The whistleblower is a New York-based risk-management consultant, who has been in the field for more than 15 years.
She has worked for large and small utilities and Fortune 500 companies and she served as the chief risk officer for a major East Coast utility company.
She has a masters in applied maths and theoretical physics from the University of Cambridge in England.
The consultant spoke to the Free Press on condition her name and the name of her firm not be used. And, due to non-disclosure agreements signed with Hydro, she would not speak in detail about any of her findings or the exact nature of her mismanagement concerns.
"I am bound by and want to be respectful of those confidentiality provisions," she said.
But she confirmed reports, prepared over several years, outlined in detail how Hydro has miscalculated how much energy is available for Manitobans and for export.

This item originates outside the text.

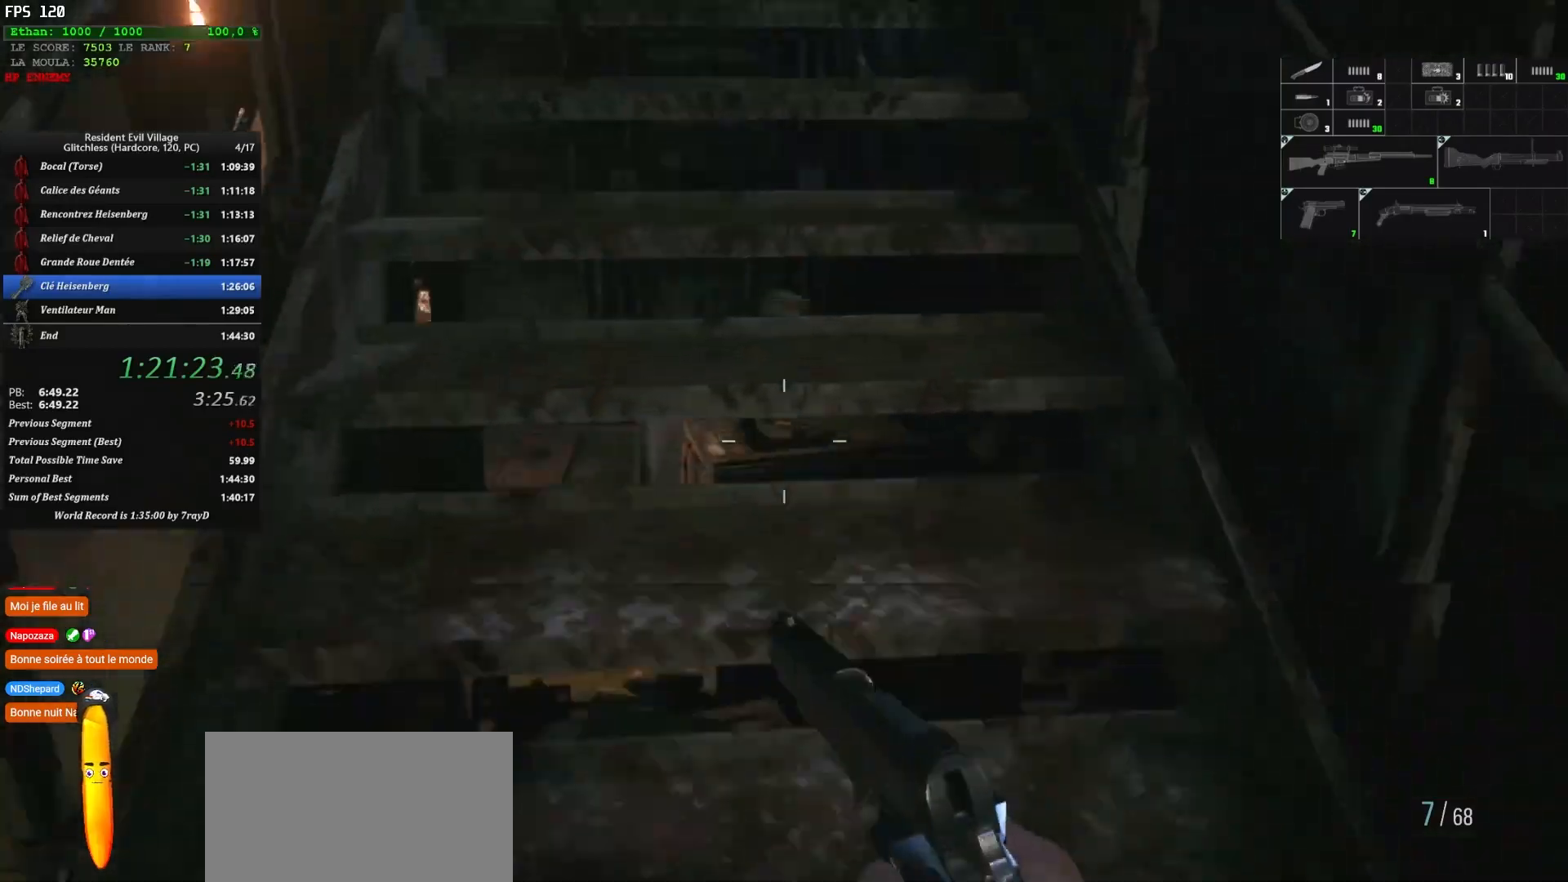
{"keys": ["shift", "z"], "mouse": [], "events": []}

That miscalculation, she believes, could one day lead to blackouts.
Mismanagement may also have cost Hydro more than $1 billion in the last several years, including the $436 million lost in 2003-2004 during a drought, the reports claimed.
Those losses, and the rate increases that followed, did not need to happen, she believes.
And future financial forecasts may be flawed, suggesting Hydro could face bankruptcy as it proceeds with a dam and transmission building plan that will boost the company's long-term debt to $19.4 billion by 2028, according to the PUB.
But Hydro's Brennan said the consultant was simply unable to substantiate her allegations and explain exactly what happened to the $1 billion, exactly why there might be a blackout and how the company ought to fix the problems.
Brennan said he values independent assessments of the company's risk and hasn't tried to quell dissent.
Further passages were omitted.